§ **PROBLEM**: Extract the lines from the first one in the records below through the line containing "Konwerter HEX na CMYK", keeping both ends and leaving out any pictures.
[DATA SHOWN]
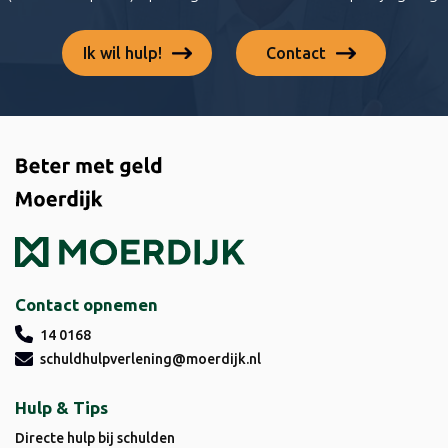
Ik wil hulp!
Contact
Contact opnemen
14 0168
schuldhulpverlening@moerdijk.nl
Hulp & Tips
Directe hulp bij schulden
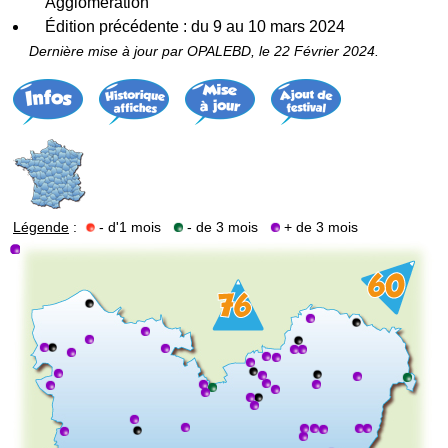
Agglomération
Édition précédente : du 9 au 10 mars 2024
Dernière mise à jour par OPALEBD, le 22 Février 2024.
Légende
:
- d'1 mois
- de 3 mois
+ de 3 mois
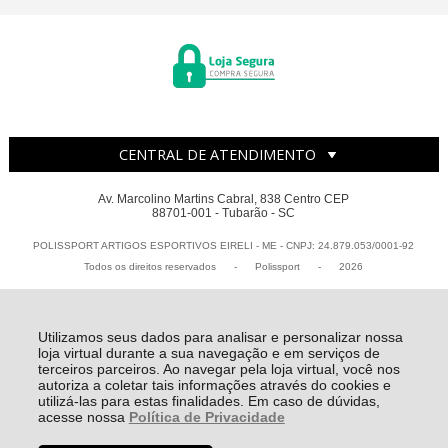
CENTRAL DE ATENDIMENTO
Av. Marcolino Martins Cabral, 838 Centro CEP
88701-001 - Tubarão - SC
POLISSPORT ARTIGOS ESPORTIVOS EIRELI - ME - CNPJ: 24.879.053/0001-92
Todos os direitos reservados
-
Polissport
-
2026
Utilizamos seus dados para analisar e personalizar nossa
loja virtual durante a sua navegação e em serviços de
terceiros parceiros. Ao navegar pela loja virtual, você nos
autoriza a coletar tais informações através do cookies e
utilizá-las para estas finalidades. Em caso de dúvidas,
acesse nossa
Política de Privacidade
R$ 284,90
à vista no Depósito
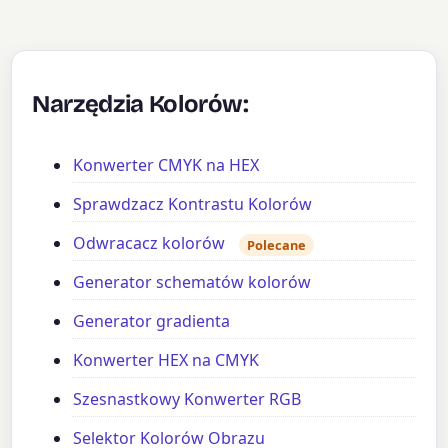
Narzędzia Kolorów:
Konwerter CMYK na HEX
Sprawdzacz Kontrastu Kolorów
Odwracacz kolorów
Polecane
Generator schematów kolorów
Generator gradienta
Konwerter HEX na CMYK
Szesnastkowy Konwerter RGB
Selektor Kolorów Obrazu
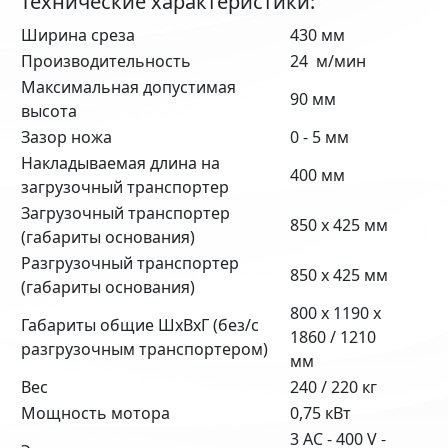
Технические характеристики:
Ширина среза
430 мм
Производительность
24 м/мин
Максимальная допустимая
90 мм
высота
Зазор ножа
0 - 5 мм
Накладываемая длина на
400 мм
загрузочный транспортер
Загрузочный транспортер
850 x 425 мм
(габариты основания)
Разгрузочный транспортер
850 x 425 мм
(габариты основания)
800 x 1190 x
Габариты общие ШхВхГ (без/с
1860 / 1210
разгрузочным транспортером)
мм
Вес
240 / 220 кг
Мощность мотора
0,75 кВт
3 AC - 400 V -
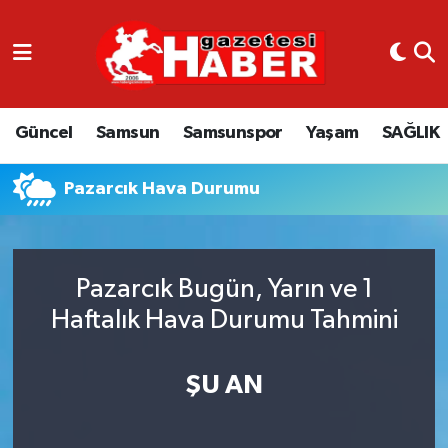
GÜNCEL
SAMSUN
Güncel
Samsun
Samsunspor
Yaşam
SAĞLIK
SAMSUNSPOR
Pazarcık Hava Durumu
EKONOMİ
YAŞAM
Pazarcık Bugün, Yarın ve 1
Haftalık Hava Durumu Tahmini
ŞU AN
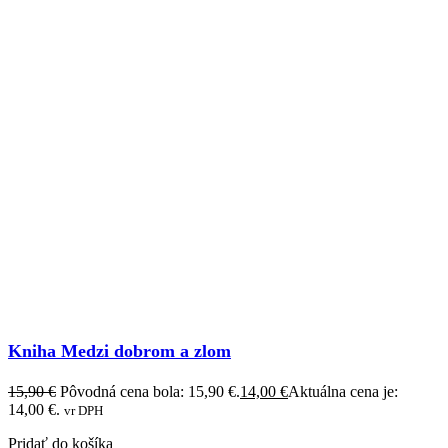
Kniha Medzi dobrom a zlom
15,90
€
Pôvodná cena bola: 15,90 €.
14,00
€
Aktuálna cena je:
14,00 €.
vr DPH
Pridať do košíka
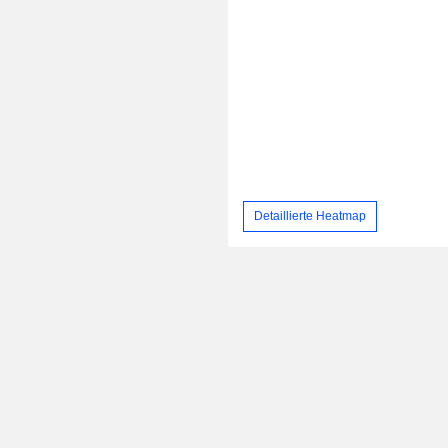
Detaillierte Heatmap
[/DATA SHOWN]
§ **ANSWER TO THIS PROBLEM**:
Ik wil hulp!
Contact
Contact opnemen
14 0168
schuldhulpverlening@moerdijk.nl
Hulp & Tips
Directe hulp bij schulden
Agglomération
Édition précédente : du 9 au 10 mars 2024
Dernière mise à jour par OPALEBD, le 22 Février 2024.
Légende
:
- d'1 mois
- de 3 mois
+ de 3 mois
CENTRAL DE ATENDIMENTO
Av. Marcolino Martins Cabral, 838 Centro CEP
88701-001 - Tubarão - SC
POLISSPORT ARTIGOS ESPORTIVOS EIRELI - ME - CNPJ: 24.879.053/0001-92
Todos os direitos reservados
-
Polissport
-
2026
Utilizamos seus dados para analisar e personalizar nossa
loja virtual durante a sua navegação e em serviços de
terceiros parceiros. Ao navegar pela loja virtual, você nos
autoriza a coletar tais informações através do cookies e
utilizá-las para estas finalidades. Em caso de dúvidas,
acesse nossa
Política de Privacidade
R$ 284,90
à vista no Depósito
Narzędzia Kolorów:
Konwerter CMYK na HEX
Sprawdzacz Kontrastu Kolorów
Odwracacz kolorów
Polecane
Generator schematów kolorów
Generator gradienta
Konwerter HEX na CMYK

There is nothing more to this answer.